Wilder, Nathan, Smith, Jared M., Mockus, Audris. 2016. Exploring a Framework for Identity and Attribute Linking Across Heterogeneous Data Systems. Proceedings of the 2Nd International Workshop on BIG Data Software Engineering. :19–25.

Online-activity-generated digital traces provide opportunities for novel services and unique insights as demonstrated in, for example, research on mining software repositories. The inability to link these traces within and among systems, such as Twitter, GitHub, or Reddit, inhibit the advances in this area. Furthermore, no single approach to integrate data from these disparate sources is likely to work. We aim to design Foreseer, an extensible framework, to design and evaluate identity matching techniques for public, large, and low-accuracy operational data. Foreseer consists of three functionally independent components designed to address the issues of discovery and preparation, storage and representation, and analysis and linking of traces from disparate online sources. The framework includes a domain specific language for manipulating traces, generating insights, and building novel services. We have applied it in a pilot study of roughly 10TB of data from Twitter, Reddit, and StackExchange including roughly 6M distinct entities and, using basic matching techniques, found roughly 83,000 matches among these sources. We plan to add additional entity extraction and identification algorithms, data from other sources, and design tools for facilitating dynamic ingestion and tagging of incoming data on a more robust infrastructure using Apache Spark or another distributed processing framework. We will then evaluate the utility and effectiveness of the framework in applications ranging from identifying malicious contributors in software repositories to the evaluation of the utility of privacy preservation schemes.

DiScala, Michael, Abadi, Daniel J.. 2016. Automatic Generation of Normalized Relational Schemas from Nested Key-Value Data. Proceedings of the 2016 International Conference on Management of Data. :295–310.

Self-describing key-value data formats such as JSON are becoming increasingly popular as application developers choose to avoid the rigidity imposed by the relational model.
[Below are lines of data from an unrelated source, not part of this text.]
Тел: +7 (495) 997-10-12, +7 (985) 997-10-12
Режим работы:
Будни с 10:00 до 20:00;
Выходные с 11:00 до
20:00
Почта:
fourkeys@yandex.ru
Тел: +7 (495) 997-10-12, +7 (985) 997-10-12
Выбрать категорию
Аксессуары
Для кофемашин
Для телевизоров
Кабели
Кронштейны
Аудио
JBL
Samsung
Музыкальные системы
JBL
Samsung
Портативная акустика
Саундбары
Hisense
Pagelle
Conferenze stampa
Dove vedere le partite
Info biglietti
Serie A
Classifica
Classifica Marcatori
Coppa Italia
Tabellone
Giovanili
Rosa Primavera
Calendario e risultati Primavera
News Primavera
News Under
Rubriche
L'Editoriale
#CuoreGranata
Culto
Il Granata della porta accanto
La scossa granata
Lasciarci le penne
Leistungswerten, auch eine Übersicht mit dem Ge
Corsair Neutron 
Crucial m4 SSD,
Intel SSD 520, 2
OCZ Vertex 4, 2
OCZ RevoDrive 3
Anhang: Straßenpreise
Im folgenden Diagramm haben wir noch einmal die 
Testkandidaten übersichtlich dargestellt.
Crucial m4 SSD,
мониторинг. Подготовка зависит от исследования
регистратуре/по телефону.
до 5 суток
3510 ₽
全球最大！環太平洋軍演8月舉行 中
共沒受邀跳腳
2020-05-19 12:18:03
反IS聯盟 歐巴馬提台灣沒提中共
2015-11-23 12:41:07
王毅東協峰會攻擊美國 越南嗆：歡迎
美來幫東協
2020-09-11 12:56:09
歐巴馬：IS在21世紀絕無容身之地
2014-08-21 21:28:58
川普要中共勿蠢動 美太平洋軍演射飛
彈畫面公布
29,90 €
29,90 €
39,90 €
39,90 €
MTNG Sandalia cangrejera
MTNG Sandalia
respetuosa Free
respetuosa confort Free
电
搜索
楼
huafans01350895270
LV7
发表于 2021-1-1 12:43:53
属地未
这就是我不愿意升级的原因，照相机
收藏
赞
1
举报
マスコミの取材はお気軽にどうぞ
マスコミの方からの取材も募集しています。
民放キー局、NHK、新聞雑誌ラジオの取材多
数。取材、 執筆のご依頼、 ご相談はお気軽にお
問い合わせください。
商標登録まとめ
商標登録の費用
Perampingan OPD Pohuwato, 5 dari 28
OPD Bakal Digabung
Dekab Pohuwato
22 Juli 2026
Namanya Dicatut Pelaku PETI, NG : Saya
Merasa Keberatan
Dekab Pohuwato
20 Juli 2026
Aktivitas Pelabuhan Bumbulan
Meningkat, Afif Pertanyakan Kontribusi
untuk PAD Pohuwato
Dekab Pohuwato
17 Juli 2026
Database systems designed for these self-describing formats, such as MongoDB, encourage users to use denormalized, heavily nested data models so that relationships across records and other schema information need not be predefined or standardized. Such data models contribute to long-term development complexity, as their lack of explicit entity and relationship tracking burdens new developers unfamiliar with the dataset. Furthermore, the large amount of data repetition present in such data layouts can introduce update anomalies and poor scan performance, which reduce both the quality and performance of analytics over the data. In this paper we present an algorithm that automatically transforms the denormalized, nested data commonly found in NoSQL systems into traditional relational data that can be stored in a standard RDBMS. This process includes a schema generation algorithm that discovers relationships across the attributes of the denormalized datasets in order to organize those attributes into relational tables. It further includes a matching algorithm that discovers sets of attributes that represent overlapping entities and merges those sets together. These algorithms reduce data repetition, allow the use of data analysis tools targeted at relational data, accelerate scan-intensive algorithms over the data, and help users gain a semantic understanding of complex, nested datasets.